Any difference???

[anuradhathakur.it]

Is there any difference between i++ & i=i+1...

I mean, I read somewhere that i++ is faster then i=i+1..
But as both of them is performing same operations....how can one be
faster than another...

 

[=?iso-8859-1?q?Erik_Wikstr=F6m?=]

Is there any difference between i++ & i=i+1...

I mean, I read somewhere that i++ is faster then i=i+1..
But as both of them is performing same operations....how can one be
faster than another...

In effect there's no difference, and on a good compiler there should
be none in efficiency either. However I think you confused it with the
question of ++i vs i++, where there's a difference. In the case of i++
the value returned is i before the increment whereas ++i will return
the value of i *after* the increment. This means that i++ must make a
copy of the old value before incrementing and then return the copy.
Most compilers can probably optimize away the difference if the result
is not assigned, at least for built-in types.

When using iterators on the other hand there can be a more noticable
difference since an iterator is larger so more have to be copied, for
that reason ++i is generally preferred when just incrementing.

 

[Zeppe]

In effect there's no difference, and on a good compiler there should
be none in efficiency either.

Well, there is, indeed. when i = 1, i++ will return 1 and i=i+1 will
return 2. So, actually the second form can be implemented more efficiently.

Regards,

Zeppe

 

[Asm23]

Is there any difference between i++ & i=i+1...

I mean, I read somewhere that i++ is faster then i=i+1..
But as both of them is performing same operations....how can one be
faster than another...

on the assamble side:

the compiler could translate the "i++" to asm: "INC reg"
then the i=i+1 could be "ADD reg,1"

maybe the "INC" instruction runs faster than the "ADD" .
But those difference depends on the optimization method of the
compiler.

 

[Victor Bazarov]

on the assamble side:

the compiler could translate the "i++" to asm: "INC reg"
then the i=i+1 could be "ADD reg,1"

Could.
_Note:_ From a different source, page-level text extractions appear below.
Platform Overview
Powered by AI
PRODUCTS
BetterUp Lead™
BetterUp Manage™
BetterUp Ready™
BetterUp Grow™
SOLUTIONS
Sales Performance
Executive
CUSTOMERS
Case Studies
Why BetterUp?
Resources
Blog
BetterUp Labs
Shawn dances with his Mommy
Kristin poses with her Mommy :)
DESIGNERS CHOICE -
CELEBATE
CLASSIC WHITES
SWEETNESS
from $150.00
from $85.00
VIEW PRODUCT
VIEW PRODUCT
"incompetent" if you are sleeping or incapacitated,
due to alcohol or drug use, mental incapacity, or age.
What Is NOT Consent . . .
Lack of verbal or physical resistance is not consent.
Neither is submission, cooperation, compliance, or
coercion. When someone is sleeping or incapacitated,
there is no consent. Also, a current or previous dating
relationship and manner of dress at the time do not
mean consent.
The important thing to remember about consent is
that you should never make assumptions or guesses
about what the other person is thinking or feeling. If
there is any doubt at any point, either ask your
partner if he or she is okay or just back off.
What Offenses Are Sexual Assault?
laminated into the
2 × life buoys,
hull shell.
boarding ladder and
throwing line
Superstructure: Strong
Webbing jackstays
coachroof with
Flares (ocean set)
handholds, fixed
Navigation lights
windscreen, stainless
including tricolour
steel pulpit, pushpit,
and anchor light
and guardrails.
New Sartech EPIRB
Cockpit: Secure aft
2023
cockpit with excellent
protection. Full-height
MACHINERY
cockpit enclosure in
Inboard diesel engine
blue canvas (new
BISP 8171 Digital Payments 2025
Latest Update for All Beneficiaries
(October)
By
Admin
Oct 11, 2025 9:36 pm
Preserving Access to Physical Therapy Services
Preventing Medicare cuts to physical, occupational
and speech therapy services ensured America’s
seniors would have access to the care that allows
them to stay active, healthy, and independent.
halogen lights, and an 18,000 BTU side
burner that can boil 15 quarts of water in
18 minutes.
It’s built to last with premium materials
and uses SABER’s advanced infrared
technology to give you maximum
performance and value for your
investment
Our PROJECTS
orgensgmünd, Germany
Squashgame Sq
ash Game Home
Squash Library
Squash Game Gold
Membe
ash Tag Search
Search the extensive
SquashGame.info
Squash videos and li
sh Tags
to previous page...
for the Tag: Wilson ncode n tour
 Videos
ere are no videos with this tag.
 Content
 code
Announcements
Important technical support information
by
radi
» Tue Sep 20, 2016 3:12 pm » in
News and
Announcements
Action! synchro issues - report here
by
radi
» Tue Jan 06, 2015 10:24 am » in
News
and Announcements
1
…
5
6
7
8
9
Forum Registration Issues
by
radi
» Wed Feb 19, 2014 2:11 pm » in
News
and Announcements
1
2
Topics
Or they both could result in the same INC instruction. The
compilers of today are relatively clever to recognise 'i=i+1' as
a specific pattern.

maybe the "INC" instruction runs faster than the "ADD" .
But those difference depends on the optimization method of the
compiler.

The question is, would such a difference be noticeable in the big
picture? And, of course, there is the second question, whether the
operator+(int) and operator++(int) are overloaded for the type of
the 'i' object and how well.

V

 

[gaedduck]

I may be able to tell you in different point of view.
These days, compliers are getting better. so when you write i=i+1,
they recognize and change to i++;
so the problem is what compiler you will use.

Anyway, if the compiler is bad enough not to change i=i+1 to i++ and
cpu was old, you can see different machine instructions.
machine instructions depend on the cpu.
However, I think these days that is not a thing concerned.
That's like memory leak in C++ , which you don't have to concern in
Java.


Happy programming

Regards,

Namh

 

[Victor Bazarov]

I may be able to tell you in different point of view.
These days, compliers are getting better. so when you write i=i+1,
they recognize and change to i++;

It should actually change it to ++i.

so the problem is what compiler you will use.

Anyway, if the compiler is bad enough not to change i=i+1 to i++ and
cpu was old, you can see different machine instructions.
machine instructions depend on the cpu.
However, I think these days that is not a thing concerned.

It's not really the matter of "these days" or "some other days". It's
the matter of how big that difference is relative to the rest of the
program's execution time.

That's like memory leak in C++ , which you don't have to concern in
Java.

Why in hell did you have to bring in Java?

V

 

[gaedduck]

Why in hell did you have to bring in Java?

just i wanna say you don't have to concern about which will use among i
++ and i=i+1 if the compiler can optimize your source code.